### Exercises to complete
**a)** In the forum thread about a buzzing computer, what case does aab1 say the self-built PC uses?
**b)** Carry on the forum thread about a buzzing computer, starting with the reply under aab1's last post heading.

BEGIN Document excerpt

If you keep your case open ... where would the buzzing be occurring?
It's quite likely something getting in the way of the fan, such as dust.

Blowing of course is not recommending while compressed air is however will cost you $5-$8.


----------



## aab1 (Apr 1, 2008)

I know blowing can be dangerous and made sure not to spit.

The sound is without a doubt not the fans hitting anything, it's either coming from the buzzer or an electronic component or electrical arcing.

I'll have to pull the computer out more to try and better identify the source, for now it stopped, but when it starts again my first attempt will be to unplug the buzzer, that will easily confirm if it's the buzzer or something else.


----------



## Tyree (May 10, 2009)

PC Specs?
Pre-Built Brand & Model Number
Custom Built-Brand & Model of Mobo-CPU-RAM-Graphics-PSU-Case.


----------



## aab1 (Apr 1, 2008)

Built it myself

Mobo: Gigabyte 890FXA-UD5
CPU: AMD Phenom X4 3.2Ghz
RAM: 2 GB, don't remember brand/specs, to be upped to 8 GB very soon
Graphic: ATI/Sapphire HD 2600 Pro
PSU: I think it's an Antec 550 or more watts
Case: Coolermaster HAF932


----------



## Tyree (May 10, 2009)

The most likely cause is something not secured properly. Check the mounting of all the hardware. Listed closely around any fans and their mounting screws.
With the case side removed, listen for the buzzing to attempt to determine the source.
If you upgrade the RAM go with a matched pair of 2X2GB. No games and few apps can utilize more than 3GB and you avoid any issues with 4GB sticks.


----------



## aab1 (Apr 1, 2008)

END Document excerpt
BEGIN Provided records

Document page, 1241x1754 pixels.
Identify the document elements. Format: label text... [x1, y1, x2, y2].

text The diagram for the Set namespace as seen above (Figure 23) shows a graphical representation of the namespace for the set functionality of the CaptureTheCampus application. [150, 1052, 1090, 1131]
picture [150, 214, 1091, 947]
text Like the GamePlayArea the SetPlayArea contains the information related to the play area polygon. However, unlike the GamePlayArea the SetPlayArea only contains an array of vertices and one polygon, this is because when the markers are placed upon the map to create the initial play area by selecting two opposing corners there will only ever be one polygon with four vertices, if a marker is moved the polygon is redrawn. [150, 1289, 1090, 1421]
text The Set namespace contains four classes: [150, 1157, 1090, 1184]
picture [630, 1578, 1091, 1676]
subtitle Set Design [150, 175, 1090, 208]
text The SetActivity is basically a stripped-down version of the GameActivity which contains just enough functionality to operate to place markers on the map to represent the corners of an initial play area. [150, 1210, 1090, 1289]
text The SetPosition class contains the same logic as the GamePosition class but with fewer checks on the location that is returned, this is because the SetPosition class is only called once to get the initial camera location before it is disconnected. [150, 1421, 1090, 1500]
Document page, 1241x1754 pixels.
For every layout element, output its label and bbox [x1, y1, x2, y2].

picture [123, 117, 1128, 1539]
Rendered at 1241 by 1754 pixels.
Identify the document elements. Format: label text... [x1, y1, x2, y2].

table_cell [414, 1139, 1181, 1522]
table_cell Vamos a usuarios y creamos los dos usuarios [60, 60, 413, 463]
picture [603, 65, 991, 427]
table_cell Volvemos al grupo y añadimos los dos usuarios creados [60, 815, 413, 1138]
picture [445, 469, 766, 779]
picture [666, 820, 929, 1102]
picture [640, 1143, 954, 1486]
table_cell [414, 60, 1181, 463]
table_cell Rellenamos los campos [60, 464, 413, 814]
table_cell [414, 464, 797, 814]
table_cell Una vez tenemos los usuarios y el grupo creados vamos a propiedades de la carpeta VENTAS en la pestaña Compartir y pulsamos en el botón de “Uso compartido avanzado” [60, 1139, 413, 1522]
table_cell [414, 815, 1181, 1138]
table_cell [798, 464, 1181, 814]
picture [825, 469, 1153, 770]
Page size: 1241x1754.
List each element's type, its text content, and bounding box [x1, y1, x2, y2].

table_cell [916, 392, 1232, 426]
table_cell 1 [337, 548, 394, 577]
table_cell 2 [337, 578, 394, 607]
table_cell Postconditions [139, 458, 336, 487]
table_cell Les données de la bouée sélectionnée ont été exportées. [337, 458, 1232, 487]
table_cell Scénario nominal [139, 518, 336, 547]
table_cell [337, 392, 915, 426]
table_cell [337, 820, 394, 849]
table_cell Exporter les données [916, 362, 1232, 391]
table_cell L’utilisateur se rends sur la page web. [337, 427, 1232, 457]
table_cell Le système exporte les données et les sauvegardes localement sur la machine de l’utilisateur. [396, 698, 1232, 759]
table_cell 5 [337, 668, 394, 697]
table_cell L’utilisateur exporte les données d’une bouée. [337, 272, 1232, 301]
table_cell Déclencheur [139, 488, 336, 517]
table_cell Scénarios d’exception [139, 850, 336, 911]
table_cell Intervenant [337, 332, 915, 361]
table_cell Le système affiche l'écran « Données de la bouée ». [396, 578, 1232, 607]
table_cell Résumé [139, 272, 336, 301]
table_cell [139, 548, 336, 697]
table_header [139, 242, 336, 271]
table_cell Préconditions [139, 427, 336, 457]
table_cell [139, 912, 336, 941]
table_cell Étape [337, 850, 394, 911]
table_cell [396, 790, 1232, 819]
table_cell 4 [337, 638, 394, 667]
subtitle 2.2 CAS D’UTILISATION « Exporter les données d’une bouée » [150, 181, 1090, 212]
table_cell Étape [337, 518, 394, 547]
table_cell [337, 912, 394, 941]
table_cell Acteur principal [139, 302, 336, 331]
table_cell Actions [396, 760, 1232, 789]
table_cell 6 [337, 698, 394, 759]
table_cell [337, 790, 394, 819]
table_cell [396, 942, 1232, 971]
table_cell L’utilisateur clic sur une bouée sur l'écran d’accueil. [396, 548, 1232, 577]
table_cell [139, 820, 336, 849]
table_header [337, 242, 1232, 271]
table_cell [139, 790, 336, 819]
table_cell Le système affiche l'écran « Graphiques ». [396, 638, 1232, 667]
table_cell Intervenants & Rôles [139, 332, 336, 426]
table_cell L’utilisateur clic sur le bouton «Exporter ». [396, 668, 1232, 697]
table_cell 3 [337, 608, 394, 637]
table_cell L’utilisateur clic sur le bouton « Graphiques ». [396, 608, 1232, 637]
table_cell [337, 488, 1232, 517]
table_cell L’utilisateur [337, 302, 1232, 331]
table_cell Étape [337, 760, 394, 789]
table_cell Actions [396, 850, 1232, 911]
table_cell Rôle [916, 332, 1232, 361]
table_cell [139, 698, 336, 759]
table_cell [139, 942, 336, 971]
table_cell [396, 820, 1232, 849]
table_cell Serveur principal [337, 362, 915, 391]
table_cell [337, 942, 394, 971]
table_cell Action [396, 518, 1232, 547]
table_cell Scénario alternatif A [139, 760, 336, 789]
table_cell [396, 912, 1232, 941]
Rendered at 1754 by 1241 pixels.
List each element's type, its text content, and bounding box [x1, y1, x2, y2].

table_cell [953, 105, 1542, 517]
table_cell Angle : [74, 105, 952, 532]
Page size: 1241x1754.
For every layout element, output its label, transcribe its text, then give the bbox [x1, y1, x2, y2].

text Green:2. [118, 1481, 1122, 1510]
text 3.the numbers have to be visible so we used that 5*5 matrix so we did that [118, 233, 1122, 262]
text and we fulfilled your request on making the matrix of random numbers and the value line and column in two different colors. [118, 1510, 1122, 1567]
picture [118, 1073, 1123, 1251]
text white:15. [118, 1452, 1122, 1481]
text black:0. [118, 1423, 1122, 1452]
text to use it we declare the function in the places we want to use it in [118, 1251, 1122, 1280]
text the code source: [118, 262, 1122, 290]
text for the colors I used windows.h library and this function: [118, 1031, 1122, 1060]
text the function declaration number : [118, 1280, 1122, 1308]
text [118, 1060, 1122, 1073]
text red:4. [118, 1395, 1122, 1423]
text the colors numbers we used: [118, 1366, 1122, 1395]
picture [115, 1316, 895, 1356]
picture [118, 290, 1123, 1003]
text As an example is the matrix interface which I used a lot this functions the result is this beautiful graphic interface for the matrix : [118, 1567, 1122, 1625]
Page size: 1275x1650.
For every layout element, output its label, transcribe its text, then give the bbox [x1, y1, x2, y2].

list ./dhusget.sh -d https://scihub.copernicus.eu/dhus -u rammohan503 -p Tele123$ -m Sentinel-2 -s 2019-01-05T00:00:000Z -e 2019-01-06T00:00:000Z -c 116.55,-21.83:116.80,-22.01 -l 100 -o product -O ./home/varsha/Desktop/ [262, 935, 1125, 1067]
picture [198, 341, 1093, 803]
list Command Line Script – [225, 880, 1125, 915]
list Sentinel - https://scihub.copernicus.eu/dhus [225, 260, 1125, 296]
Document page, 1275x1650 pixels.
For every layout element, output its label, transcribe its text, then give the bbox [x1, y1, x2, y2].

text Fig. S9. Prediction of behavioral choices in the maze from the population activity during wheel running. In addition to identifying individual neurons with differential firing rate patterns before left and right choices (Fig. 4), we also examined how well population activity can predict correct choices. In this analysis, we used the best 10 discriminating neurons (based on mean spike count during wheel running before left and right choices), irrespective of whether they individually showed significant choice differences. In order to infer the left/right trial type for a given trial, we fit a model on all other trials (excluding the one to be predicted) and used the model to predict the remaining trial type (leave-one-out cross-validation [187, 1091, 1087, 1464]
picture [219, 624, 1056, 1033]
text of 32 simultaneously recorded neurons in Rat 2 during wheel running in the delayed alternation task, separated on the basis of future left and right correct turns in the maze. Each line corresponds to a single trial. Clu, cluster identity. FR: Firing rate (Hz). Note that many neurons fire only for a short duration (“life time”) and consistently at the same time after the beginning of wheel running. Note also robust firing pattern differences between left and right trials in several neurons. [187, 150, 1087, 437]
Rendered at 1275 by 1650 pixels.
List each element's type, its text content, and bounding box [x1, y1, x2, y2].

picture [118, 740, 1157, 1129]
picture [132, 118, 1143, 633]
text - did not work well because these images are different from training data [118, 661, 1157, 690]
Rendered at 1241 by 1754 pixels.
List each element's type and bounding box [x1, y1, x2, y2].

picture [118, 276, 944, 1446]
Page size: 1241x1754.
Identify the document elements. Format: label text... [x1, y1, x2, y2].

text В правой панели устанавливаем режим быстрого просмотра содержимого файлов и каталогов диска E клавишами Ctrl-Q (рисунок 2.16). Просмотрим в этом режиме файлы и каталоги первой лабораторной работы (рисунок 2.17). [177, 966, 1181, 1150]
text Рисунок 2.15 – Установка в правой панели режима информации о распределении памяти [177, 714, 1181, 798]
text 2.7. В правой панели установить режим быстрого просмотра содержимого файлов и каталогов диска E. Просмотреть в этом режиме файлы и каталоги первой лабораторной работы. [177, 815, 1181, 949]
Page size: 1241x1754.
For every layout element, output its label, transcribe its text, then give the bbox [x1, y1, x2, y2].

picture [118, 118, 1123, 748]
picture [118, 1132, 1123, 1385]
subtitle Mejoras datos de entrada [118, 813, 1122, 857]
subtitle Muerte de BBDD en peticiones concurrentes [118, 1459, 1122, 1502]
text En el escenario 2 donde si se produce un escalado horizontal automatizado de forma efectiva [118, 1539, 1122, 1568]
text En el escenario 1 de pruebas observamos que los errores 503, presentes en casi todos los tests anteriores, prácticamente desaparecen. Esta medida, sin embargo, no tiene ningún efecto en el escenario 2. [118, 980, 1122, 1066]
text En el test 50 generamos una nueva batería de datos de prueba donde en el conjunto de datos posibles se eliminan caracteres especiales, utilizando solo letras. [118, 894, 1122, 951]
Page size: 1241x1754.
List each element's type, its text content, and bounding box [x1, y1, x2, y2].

END Provided records

### Answers for this exercise
**a)** A Coolermaster HAF932.

**b)**
The sound is without a doubt electronic/electric (either the buzzer or electrical arcing, but I doubt 12 volts would make arcs that "loud") and not caused by vibrations at all.

It hasn't happened again for long enough that I had time to unplug the buzzer to test if that's it.


----------



## aab1 (Apr 1, 2008)

OK I just caught it in the act. It started again, and eventually made a permanent buzz.

I rushed to open the computer case, get my flashlight, and unplug the buzzer from the motherboard, the sound stopped as soon as it was unplugged, so that was it.

Now at least I can leave it unplugged so I can stop hearing that annoying alarm, but most importantly, what does the buzzer mean? Is something overheating? Is it an electrical short caused by the renovation dust causing the buzzer to sound (then again, if it's shorting the buzzer circuit, it would likely short enough to kill the entire PC).

So why is my computer's buzzer going off intermittently? I'll try to see if it mentions it in my motherboard manual.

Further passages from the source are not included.